_DIRECTIVE:_ Extract every line below that contains the string "portion". Case counts.
┌────────
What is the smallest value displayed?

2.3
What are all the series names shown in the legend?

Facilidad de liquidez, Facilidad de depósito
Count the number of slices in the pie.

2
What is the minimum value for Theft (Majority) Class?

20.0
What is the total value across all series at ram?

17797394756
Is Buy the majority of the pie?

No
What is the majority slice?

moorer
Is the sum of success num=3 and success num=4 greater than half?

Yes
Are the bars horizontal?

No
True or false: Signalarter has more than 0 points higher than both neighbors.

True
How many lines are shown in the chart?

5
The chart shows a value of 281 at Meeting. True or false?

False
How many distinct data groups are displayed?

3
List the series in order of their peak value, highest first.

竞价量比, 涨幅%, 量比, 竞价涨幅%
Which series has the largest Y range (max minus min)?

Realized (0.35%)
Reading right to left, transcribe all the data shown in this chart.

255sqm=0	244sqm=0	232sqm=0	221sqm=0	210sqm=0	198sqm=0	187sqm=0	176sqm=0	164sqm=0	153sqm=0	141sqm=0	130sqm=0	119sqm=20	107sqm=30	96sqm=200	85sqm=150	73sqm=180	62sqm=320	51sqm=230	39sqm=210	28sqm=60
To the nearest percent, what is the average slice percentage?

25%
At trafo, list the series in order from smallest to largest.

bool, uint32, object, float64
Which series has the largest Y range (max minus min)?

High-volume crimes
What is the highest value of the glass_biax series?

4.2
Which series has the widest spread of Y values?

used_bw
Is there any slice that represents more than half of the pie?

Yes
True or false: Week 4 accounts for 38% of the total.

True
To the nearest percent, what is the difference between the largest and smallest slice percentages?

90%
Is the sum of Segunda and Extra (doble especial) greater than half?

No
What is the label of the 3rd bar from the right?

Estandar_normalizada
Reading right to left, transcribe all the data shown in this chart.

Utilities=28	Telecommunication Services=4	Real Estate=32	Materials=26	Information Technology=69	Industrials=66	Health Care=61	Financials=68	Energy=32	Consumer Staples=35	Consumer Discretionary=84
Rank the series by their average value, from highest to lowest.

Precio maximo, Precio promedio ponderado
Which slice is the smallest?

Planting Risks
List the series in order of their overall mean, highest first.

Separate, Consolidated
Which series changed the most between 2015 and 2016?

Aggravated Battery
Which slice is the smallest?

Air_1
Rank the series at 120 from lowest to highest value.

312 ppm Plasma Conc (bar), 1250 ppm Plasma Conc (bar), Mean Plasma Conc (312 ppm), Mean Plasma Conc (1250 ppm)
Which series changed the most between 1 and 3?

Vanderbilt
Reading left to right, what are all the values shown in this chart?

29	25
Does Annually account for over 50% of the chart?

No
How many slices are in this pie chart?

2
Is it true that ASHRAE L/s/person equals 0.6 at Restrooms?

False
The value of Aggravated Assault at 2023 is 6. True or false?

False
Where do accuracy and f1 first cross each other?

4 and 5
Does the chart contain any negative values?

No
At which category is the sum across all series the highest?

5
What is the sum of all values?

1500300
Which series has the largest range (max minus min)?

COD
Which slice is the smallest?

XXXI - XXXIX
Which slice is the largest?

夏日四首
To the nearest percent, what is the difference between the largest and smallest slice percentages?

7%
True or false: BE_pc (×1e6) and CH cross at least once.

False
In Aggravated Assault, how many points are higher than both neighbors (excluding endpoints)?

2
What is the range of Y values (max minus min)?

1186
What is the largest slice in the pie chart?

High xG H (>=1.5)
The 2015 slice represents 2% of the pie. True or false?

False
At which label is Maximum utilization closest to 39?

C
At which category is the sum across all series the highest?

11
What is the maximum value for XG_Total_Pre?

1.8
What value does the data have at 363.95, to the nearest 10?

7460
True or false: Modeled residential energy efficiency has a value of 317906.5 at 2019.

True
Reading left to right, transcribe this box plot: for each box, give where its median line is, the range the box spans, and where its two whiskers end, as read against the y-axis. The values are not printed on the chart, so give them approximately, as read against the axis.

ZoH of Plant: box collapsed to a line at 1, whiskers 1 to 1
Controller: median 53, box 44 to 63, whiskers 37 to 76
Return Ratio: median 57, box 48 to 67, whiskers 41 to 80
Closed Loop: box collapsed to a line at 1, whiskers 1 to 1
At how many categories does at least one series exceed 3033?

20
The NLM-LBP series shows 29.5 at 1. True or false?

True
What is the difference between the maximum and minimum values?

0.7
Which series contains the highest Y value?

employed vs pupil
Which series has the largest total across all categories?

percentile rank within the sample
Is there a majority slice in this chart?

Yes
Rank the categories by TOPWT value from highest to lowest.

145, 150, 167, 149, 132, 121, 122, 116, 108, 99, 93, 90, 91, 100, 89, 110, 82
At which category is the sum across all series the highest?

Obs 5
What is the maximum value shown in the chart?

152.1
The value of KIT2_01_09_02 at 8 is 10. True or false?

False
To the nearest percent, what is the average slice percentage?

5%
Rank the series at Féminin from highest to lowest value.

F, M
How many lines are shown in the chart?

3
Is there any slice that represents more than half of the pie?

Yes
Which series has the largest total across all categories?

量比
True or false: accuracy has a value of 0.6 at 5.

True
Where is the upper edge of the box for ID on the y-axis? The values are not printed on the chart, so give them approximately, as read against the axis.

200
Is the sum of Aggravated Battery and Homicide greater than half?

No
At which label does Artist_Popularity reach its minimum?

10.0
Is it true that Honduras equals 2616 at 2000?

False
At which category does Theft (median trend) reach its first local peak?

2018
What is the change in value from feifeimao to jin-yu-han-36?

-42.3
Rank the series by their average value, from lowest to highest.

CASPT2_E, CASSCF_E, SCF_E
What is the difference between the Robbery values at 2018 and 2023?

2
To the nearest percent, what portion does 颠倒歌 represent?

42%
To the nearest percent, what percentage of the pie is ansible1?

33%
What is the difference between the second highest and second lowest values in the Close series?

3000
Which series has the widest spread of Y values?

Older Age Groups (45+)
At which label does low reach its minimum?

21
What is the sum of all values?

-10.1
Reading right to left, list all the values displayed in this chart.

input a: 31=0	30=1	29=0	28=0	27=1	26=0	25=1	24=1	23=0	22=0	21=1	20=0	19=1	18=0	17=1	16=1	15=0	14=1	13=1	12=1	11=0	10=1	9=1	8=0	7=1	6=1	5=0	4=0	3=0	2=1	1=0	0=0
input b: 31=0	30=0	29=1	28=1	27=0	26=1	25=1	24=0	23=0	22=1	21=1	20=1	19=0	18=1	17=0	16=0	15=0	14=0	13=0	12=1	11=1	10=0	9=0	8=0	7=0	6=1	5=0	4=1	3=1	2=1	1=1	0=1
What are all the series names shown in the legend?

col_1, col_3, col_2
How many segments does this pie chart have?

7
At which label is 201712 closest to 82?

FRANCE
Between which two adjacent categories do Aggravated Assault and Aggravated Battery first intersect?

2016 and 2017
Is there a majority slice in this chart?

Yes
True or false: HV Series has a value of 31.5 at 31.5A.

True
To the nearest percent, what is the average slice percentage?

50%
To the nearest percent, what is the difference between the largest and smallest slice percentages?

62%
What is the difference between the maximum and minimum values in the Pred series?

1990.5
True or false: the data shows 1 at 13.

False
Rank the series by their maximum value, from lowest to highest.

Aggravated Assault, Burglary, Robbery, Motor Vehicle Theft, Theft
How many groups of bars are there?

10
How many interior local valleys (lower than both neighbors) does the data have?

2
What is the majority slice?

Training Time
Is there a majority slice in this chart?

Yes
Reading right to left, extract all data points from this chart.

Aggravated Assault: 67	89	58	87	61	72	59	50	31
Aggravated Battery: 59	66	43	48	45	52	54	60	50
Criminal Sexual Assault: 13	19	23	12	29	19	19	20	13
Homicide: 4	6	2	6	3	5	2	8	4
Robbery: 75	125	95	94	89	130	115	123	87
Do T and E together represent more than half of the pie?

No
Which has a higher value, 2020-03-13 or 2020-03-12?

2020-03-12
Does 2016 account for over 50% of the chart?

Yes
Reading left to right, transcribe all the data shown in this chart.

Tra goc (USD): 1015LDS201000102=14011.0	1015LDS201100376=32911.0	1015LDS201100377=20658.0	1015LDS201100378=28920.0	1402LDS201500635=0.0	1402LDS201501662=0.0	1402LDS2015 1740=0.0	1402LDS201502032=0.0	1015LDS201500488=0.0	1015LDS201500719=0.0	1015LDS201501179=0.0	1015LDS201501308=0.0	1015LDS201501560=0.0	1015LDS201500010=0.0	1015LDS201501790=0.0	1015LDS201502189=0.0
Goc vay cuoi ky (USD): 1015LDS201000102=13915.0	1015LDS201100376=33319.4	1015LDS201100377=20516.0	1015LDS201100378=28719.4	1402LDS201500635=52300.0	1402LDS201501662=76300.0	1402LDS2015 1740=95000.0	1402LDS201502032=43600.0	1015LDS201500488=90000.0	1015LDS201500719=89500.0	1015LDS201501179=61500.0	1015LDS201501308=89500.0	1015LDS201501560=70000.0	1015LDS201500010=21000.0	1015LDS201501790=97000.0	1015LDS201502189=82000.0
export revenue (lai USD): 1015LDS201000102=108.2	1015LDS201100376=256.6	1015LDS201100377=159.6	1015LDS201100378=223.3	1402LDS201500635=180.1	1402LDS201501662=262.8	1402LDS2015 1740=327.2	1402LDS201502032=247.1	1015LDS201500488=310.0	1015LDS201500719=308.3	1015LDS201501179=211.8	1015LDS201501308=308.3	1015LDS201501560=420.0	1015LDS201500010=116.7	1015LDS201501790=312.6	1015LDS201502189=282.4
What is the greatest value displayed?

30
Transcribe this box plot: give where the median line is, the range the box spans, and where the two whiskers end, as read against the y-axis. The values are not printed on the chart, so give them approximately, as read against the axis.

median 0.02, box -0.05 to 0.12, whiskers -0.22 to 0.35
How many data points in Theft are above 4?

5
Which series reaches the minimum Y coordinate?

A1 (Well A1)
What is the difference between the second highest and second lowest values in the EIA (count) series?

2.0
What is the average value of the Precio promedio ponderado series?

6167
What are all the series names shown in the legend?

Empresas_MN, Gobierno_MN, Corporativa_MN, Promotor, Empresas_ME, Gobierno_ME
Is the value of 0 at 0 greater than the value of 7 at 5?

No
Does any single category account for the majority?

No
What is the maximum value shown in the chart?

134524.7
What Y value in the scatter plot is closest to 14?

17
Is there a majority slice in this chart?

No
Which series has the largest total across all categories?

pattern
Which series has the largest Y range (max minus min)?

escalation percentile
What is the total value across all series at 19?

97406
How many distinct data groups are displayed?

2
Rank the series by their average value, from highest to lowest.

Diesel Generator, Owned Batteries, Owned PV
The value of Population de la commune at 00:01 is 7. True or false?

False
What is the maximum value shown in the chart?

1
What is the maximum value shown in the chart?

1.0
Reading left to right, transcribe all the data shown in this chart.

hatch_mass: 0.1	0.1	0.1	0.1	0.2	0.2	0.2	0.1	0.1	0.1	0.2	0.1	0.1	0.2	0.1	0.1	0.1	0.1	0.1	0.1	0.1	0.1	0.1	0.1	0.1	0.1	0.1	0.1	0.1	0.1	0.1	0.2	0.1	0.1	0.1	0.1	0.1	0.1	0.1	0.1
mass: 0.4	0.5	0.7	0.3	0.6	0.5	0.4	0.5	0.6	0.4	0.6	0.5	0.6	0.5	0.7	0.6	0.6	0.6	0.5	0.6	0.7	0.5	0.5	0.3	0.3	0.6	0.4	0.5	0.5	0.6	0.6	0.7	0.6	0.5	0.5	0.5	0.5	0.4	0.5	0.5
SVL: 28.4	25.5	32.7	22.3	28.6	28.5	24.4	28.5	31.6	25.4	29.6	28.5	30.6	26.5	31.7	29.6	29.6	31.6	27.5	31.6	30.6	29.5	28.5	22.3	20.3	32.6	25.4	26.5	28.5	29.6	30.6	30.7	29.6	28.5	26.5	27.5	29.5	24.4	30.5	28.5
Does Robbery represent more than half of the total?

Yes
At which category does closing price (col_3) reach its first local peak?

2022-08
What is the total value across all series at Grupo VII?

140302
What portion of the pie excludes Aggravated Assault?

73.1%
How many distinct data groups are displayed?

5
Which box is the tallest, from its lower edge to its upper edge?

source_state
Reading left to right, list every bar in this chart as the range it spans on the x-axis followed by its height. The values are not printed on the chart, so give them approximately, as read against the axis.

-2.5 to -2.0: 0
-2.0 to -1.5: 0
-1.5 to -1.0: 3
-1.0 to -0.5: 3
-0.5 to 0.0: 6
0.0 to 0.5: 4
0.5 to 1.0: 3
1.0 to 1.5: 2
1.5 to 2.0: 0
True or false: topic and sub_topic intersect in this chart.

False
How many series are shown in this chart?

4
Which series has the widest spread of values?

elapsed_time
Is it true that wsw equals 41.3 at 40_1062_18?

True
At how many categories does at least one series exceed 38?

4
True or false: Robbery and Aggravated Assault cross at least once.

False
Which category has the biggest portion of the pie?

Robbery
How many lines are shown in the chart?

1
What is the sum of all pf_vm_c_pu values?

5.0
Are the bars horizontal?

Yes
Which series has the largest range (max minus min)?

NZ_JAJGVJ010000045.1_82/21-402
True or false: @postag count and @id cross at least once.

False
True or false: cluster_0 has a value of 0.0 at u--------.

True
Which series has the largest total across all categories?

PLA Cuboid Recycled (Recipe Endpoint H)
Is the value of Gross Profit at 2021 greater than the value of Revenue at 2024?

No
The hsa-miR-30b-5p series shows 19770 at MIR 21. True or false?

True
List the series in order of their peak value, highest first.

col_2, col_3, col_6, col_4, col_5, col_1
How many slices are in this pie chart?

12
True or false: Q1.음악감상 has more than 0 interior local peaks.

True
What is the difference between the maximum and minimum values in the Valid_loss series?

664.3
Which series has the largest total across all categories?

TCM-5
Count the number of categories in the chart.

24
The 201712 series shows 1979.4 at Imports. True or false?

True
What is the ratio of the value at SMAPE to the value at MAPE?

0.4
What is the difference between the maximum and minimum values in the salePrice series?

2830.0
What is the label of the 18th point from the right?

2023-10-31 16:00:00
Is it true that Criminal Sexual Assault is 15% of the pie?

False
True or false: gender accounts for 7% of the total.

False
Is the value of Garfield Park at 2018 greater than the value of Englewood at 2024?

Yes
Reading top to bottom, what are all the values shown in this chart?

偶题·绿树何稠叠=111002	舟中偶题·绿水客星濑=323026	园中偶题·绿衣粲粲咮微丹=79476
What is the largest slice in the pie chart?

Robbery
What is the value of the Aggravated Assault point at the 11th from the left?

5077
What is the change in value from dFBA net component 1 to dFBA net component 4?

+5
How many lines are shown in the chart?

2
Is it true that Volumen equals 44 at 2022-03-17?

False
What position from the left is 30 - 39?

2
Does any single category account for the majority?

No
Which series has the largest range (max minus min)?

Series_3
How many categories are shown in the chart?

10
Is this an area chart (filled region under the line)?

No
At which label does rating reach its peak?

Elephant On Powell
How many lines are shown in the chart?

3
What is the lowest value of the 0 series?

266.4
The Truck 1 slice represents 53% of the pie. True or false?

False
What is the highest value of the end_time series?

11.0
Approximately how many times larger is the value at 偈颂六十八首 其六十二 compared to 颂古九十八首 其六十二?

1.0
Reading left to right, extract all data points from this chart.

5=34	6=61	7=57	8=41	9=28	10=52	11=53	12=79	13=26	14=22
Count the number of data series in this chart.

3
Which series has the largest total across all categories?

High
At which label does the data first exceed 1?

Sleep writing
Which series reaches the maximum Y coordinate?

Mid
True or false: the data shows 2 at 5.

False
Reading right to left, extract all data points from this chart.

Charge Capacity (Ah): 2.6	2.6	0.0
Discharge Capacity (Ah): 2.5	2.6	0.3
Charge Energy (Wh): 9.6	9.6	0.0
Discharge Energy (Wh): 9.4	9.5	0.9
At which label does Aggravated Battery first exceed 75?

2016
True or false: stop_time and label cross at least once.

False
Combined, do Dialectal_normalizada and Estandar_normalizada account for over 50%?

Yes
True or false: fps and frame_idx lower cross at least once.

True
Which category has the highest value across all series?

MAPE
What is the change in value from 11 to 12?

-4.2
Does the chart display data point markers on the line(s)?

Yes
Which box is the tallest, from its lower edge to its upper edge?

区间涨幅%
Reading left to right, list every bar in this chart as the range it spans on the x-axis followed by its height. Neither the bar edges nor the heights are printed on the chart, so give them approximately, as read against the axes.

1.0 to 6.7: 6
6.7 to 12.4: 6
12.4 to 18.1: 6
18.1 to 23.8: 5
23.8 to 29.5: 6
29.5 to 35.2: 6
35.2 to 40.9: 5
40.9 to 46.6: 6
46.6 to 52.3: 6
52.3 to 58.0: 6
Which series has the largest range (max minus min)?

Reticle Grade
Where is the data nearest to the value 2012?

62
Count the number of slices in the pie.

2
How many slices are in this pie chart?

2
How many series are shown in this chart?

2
└────────
_TASK OUTPUT:_
To the nearest percent, what portion does 颠倒歌 represent?
What portion of the pie excludes Aggravated Assault?
Which category has the biggest portion of the pie?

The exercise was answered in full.